Data records
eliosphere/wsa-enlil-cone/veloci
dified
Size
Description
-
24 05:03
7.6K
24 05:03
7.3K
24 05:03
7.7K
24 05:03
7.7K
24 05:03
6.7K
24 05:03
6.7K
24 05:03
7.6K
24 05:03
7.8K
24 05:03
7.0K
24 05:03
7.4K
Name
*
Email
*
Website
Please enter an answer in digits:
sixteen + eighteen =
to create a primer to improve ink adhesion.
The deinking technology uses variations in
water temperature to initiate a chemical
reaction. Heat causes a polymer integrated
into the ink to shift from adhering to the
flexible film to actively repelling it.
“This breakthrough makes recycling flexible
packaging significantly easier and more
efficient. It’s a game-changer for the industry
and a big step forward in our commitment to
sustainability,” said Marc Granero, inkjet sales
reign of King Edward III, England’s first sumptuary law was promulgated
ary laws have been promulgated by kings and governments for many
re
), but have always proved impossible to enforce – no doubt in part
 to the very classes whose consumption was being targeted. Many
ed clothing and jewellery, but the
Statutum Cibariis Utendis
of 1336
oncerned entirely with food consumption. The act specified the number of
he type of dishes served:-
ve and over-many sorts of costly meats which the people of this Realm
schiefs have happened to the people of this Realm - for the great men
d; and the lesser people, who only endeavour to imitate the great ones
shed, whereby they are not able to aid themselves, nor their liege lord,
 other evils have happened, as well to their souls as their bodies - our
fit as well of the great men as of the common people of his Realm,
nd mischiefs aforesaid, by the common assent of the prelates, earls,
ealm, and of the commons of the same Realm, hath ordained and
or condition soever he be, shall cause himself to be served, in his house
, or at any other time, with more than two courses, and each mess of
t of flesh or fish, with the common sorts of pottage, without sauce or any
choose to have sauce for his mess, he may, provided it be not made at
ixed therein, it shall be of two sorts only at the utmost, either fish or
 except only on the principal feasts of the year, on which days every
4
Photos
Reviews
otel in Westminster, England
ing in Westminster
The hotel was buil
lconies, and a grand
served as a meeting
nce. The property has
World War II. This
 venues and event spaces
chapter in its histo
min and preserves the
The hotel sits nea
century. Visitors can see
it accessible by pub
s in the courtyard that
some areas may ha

What you need to do: Each entry is to be given again, exactly as it stands.

Result:
eliosphere/wsa-enlil-cone/veloci
dified
Size
Description
-
24 05:03
7.6K
24 05:03
7.3K
24 05:03
7.7K
24 05:03
7.7K
24 05:03
6.7K
24 05:03
6.7K
24 05:03
7.6K
24 05:03
7.8K
24 05:03
7.0K
24 05:03
7.4K
Name
*
Email
*
Website
Please enter an answer in digits:
sixteen + eighteen =
to create a primer to improve ink adhesion.
The deinking technology uses variations in
water temperature to initiate a chemical
reaction. Heat causes a polymer integrated
into the ink to shift from adhering to the
flexible film to actively repelling it.
“This breakthrough makes recycling flexible
packaging significantly easier and more
efficient. It’s a game-changer for the industry
and a big step forward in our commitment to
sustainability,” said Marc Granero, inkjet sales
reign of King Edward III, England’s first sumptuary law was promulgated
ary laws have been promulgated by kings and governments for many
re
), but have always proved impossible to enforce – no doubt in part
 to the very classes whose consumption was being targeted. Many
ed clothing and jewellery, but the
Statutum Cibariis Utendis
of 1336
oncerned entirely with food consumption. The act specified the number of
he type of dishes served:-
ve and over-many sorts of costly meats which the people of this Realm
schiefs have happened to the people of this Realm - for the great men
d; and the lesser people, who only endeavour to imitate the great ones
shed, whereby they are not able to aid themselves, nor their liege lord,
 other evils have happened, as well to their souls as their bodies - our
fit as well of the great men as of the common people of his Realm,
nd mischiefs aforesaid, by the common assent of the prelates, earls,
ealm, and of the commons of the same Realm, hath ordained and
or condition soever he be, shall cause himself to be served, in his house
, or at any other time, with more than two courses, and each mess of
t of flesh or fish, with the common sorts of pottage, without sauce or any
choose to have sauce for his mess, he may, provided it be not made at
ixed therein, it shall be of two sorts only at the utmost, either fish or
 except only on the principal feasts of the year, on which days every
4
Photos
Reviews
otel in Westminster, England
ing in Westminster
The hotel was buil
lconies, and a grand
served as a meeting
nce. The property has
World War II. This
 venues and event spaces
chapter in its histo
min and preserves the
The hotel sits nea
century. Visitors can see
it accessible by pub
s in the courtyard that
some areas may ha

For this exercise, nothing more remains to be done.